#### PROBLEMA 1:
No trecho para leitura, resuma o parágrafo que começa com “A decisão por maioria foi bastante destemida” e preserve os fatos principais.
#### PROBLEMA 2:
Prolongue, por favor, o trecho sobre multiparentalidade a partir da última frase apresentada.

#### TRECHO PARA LEITURA:
* * * * * * * * *

Por ser nítida a repercussão geral da causa, a decisão do STF serve de parâmetro para os casos que possuam alguma semelhança na justiça do país. Para o Relator e Ministro Luiz Fux, o princípio da paternidade responsável previsto no §7º do artigo 226 da Constituição Federal, institui o acolhimento legislativo da filiação afetiva e biológica, de modo que não haja impedimento no reconhecimento dos dois tipos de paternidade coexistentes.
A paternidade socioafetiva existente tem validade absoluta e, independentemente de registro público atestatório, poderá estar em concorrência e concomitância em relação a paternidade biológica, com base nos princípios já expostos e também no do melhor interesse do filho e na busca de sua felicidade, assim diz o Relator e Ministro Luiz Fux:

(...) nos tempos atuais, descabe pretender decidir entre a filiação afetiva e a biológica quando o melhor interesse do descendente é o reconhecimento jurídico de ambos os vínculos. Do contrário, estar- se-ia transformando o ser humano em mero instrumento de aplicação dos esquadros determinados pelos legisladores. É o direito que deve servir à pessoa, não o contrário. (FUX, 2016)

A tese aprovada pelo STF tem a seguinte redação: “A paternidade socioafetiva, declarada ou não em registro público, não impede o reconhecimento do vínculo de filiação concomitante baseado na origem biológica, com os efeitos jurídicos próprios” (RE 898.060/SP). Isso significa que está validado


jurisprudencialmente o direito de exercer a multiparentalidade no ordenamento jurídico brasileiro.
Segundo o voto do Ministro Dias Toffoli no Recurso Extraordinário nº 898.060/SP: “O reconhecimento posterior do parentesco biológico não invalida necessariamente o registro do parentesco socioafetivo, admitindo-se nessa situação o duplo registro com todas as consequências jurídicas daí decorrentes, inclusive para fins sucessórios”.
A decisão por maioria foi bastante destemida e valorada por ousadia, considerando a evidente cessação de um pensamento ultrapassado e antigo segundo o qual as pessoas devem possuir apenas um pai e uma mãe. Principalmente por ser um âmbito tão frágil e que requer muita atenção, rodeado de pré-conceitos de origens religiosas, sociais e morais, o STF teve que ser, e foi, claríssimo e objetivo no seu posicionamento, em um sentido contrário, dando descontinuidade ao pensamento da dualidade parental dos indivíduos.

* * * * * * * * *

#### DADOS APRESENTADOS:

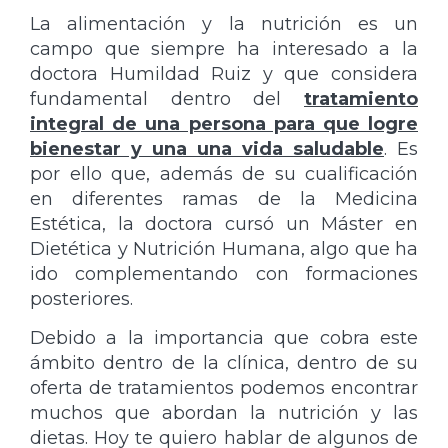
La alimentación y la nutrición es un
campo que siempre ha interesado a la
doctora Humildad Ruiz y que considera
fundamental dentro del
tratamiento
integral de una persona para que logre
bienestar y una una vida saludable
. Es
por ello que, además de su cualificación
en diferentes ramas de la Medicina
Estética, la doctora cursó un Máster en
Dietética y Nutrición Humana, algo que ha
ido complementando con formaciones
posteriores.
Debido a la importancia que cobra este
ámbito dentro de la clínica, dentro de su
oferta de tratamientos podemos encontrar
muchos que abordan la nutrición y las
dietas. Hoy te quiero hablar de algunos de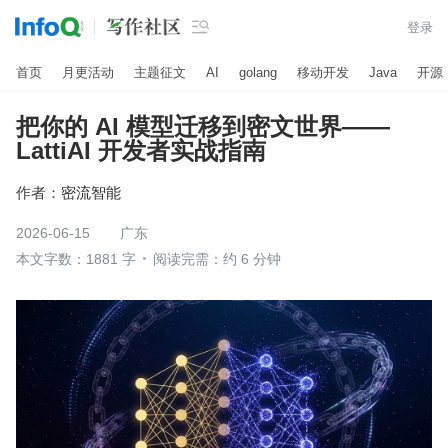

登录
首页
月更活动
主题征文
AI
golang
移动开发
Java
开源
把你的 AI 模型迁移到密文世界——
LattiAI 开发者实战指南
作者：
密流智能
2026-06-15
广东
本文字数：1881 字
阅读完需：约 6 分钟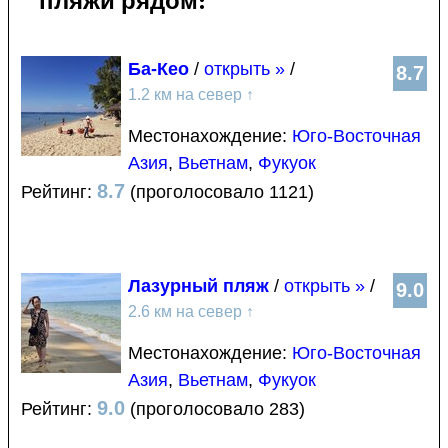
Ба-Кео
/
открыть »
/
8.7
1.2 км на север
↑
Местонахождение:
Юго-Восточная
Азия
,
Вьетнам
,
Фукуок
8.7
Рейтинг:
(проголосовало 1121)
Лазурный пляж
/
открыть »
/
9.0
2.6 км на север
↑
Местонахождение:
Юго-Восточная
Азия
,
Вьетнам
,
Фукуок
9.0
Рейтинг:
(проголосовало 283)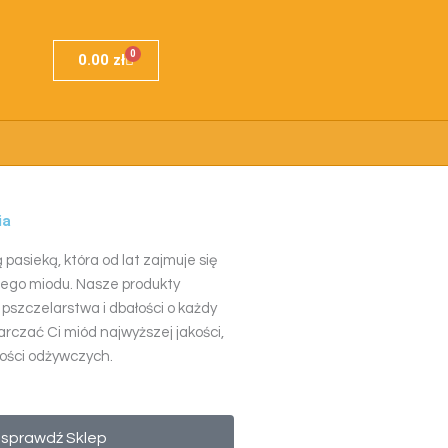
F
I
0
Wózek
a
n
0.00
zł
c
s
e
t
b
a
o
g
o
r
k
a
-
m
f
ia
pasieką, która od lat zajmuje się
nego miodu. Nasze produkty
 pszczelarstwa i dbałości o każdy
arczać Ci miód najwyższej jakości,
tości odżywczych.
sprawdź Sklep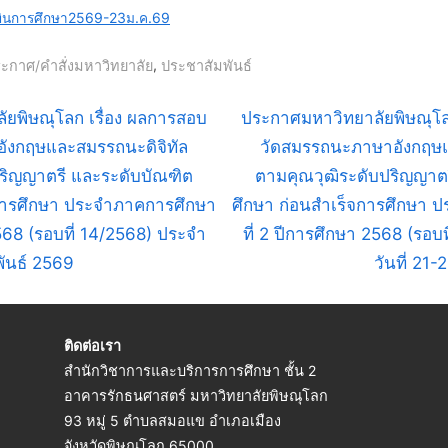
ินการศึกษา2569-23ม.ค.69
,
ะกาศ/คำสั่งมหาวิทยาลัย
ประชาสัมพันธ์
N
ยพิษณุโลก เรื่อง ผลการสอบ
ประกาศมหาวิทยาลัยพิษณุโล
e
ังกฤษและสมรรถนะดิจิทัล
วัดสมรรถนะภาษาอังกฤษแ
x
ริญญาตรี และระดับบัณฑิต
ตามคุณวุฒิระดับปริญญาต
t
จการศึกษา ประจำภาคการศึกษา
ศึกษา ก่อนสำเร็จการศึกษา 
P
2568 (รอบที่ 14/2568) ประจำ
ที่ 2 ปีการศึกษา 2568 (รอบ
o
พันธ์ 2569
วันที่ 21
s
t
ติดต่อเรา
:
สำนักวิชาการและบริการการศึกษา ชั้น 2
อาคารรักธนศาสตร์ มหาวิทยาลัยพิษณุโลก
93 หมู่ 5 ตำบลสมอแข อำเภอเมือง
จังหวัดพิษณุโลก 65000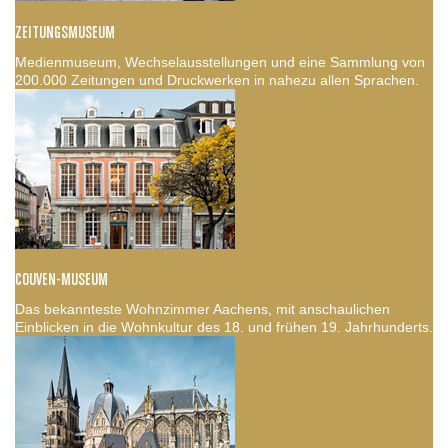
ZEITUNGSMUSEUM
Medienmuseum, Wechselausstellungen und eine Sammlung von
200.000 Zeitungen und Druckwerken in nahezu allen Sprachen.
COUVEN-MUSEUM
Das bekannteste Wohnzimmer Aachens, mit anschaulichen
Einblicken in die Wohnkultur des 18. und frühen 19. Jahrhunderts.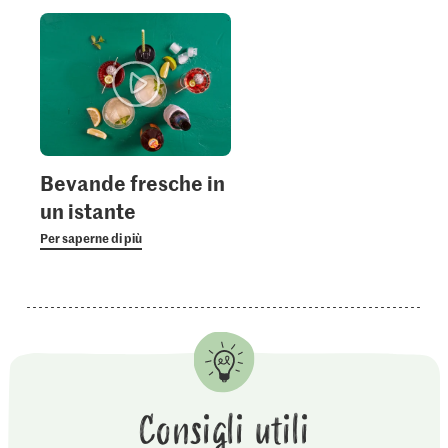
Bevande fresche in
un istante
Per saperne di più
Consigli utili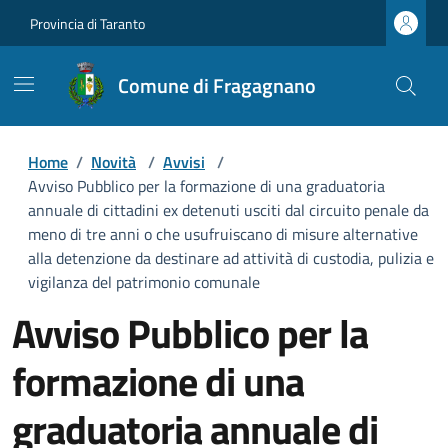
Provincia di Taranto
Comune di Fragagnano
Home
/
Novità
/
Avvisi
/
Avviso Pubblico per la formazione di una graduatoria
annuale di cittadini ex detenuti usciti dal circuito penale da
meno di tre anni o che usufruiscano di misure alternative
alla detenzione da destinare ad attività di custodia, pulizia e
vigilanza del patrimonio comunale
Avviso Pubblico per la
formazione di una
graduatoria annuale di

* * * * * * * * *

#### RESPOSTA 1:
A decisão majoritária do STF foi considerada ousada por romper com a antiga ideia de que cada pessoa deve ter apenas um pai e uma mãe. Como o tema é delicado e cercado de preconceitos religiosos, sociais e morais, o STF adotou uma posição clara e objetiva contra esse entendimento e encerrou a noção de dualidade parental.

#### RESPOSTA 2:
Mesmo após a decisão inovadora, ainda restam algumas dúvidas que envolvem não só o Direito de Família, como também o Direito das Sucessões e o Direito Previdenciário. Naturalmente se pergunta, por exemplo, como se daria se um indivíduo recebesse a herança de seus dois pais, assim como, seus pais recebessem herança por ascendência do mesmo.
A juíza de Direito, do processo nº 0001746-07.2016.8.01.010011 em Sena Madureira, no momento da sentença, determinou a expedição de um mandado de inclusão do sobrenome do pai biológico no registro e certidão de nascimento e ressaltou a importância do acompanhamento do Poder Judiciário das mudanças na estrutura social do país.




REFERÊNCIA BIBLIOGRÁFICA



Portal de Jurisprudência do Supremo Tribunal Federal. Ementa.

<http://stf.jus.br/portal/jurisprudencia/visualizarEmenta.asp?s1=000328783&base=ba seAcordaos>. Acesso em: junho de 2018.

Tribunal de Justiça do Acre. Vara Cível de Sena Madureira reconhece primeiro caso de dupla paternidade no município. /www.tjac.jus.br/noticias/vara- civel-de-sena-madureira-reconhece-primeiro-caso-de-dupla-paternidade-no- municipio/>. Acesso em: junho de 2018.

Recurso Extraordinário nº 898060. STF.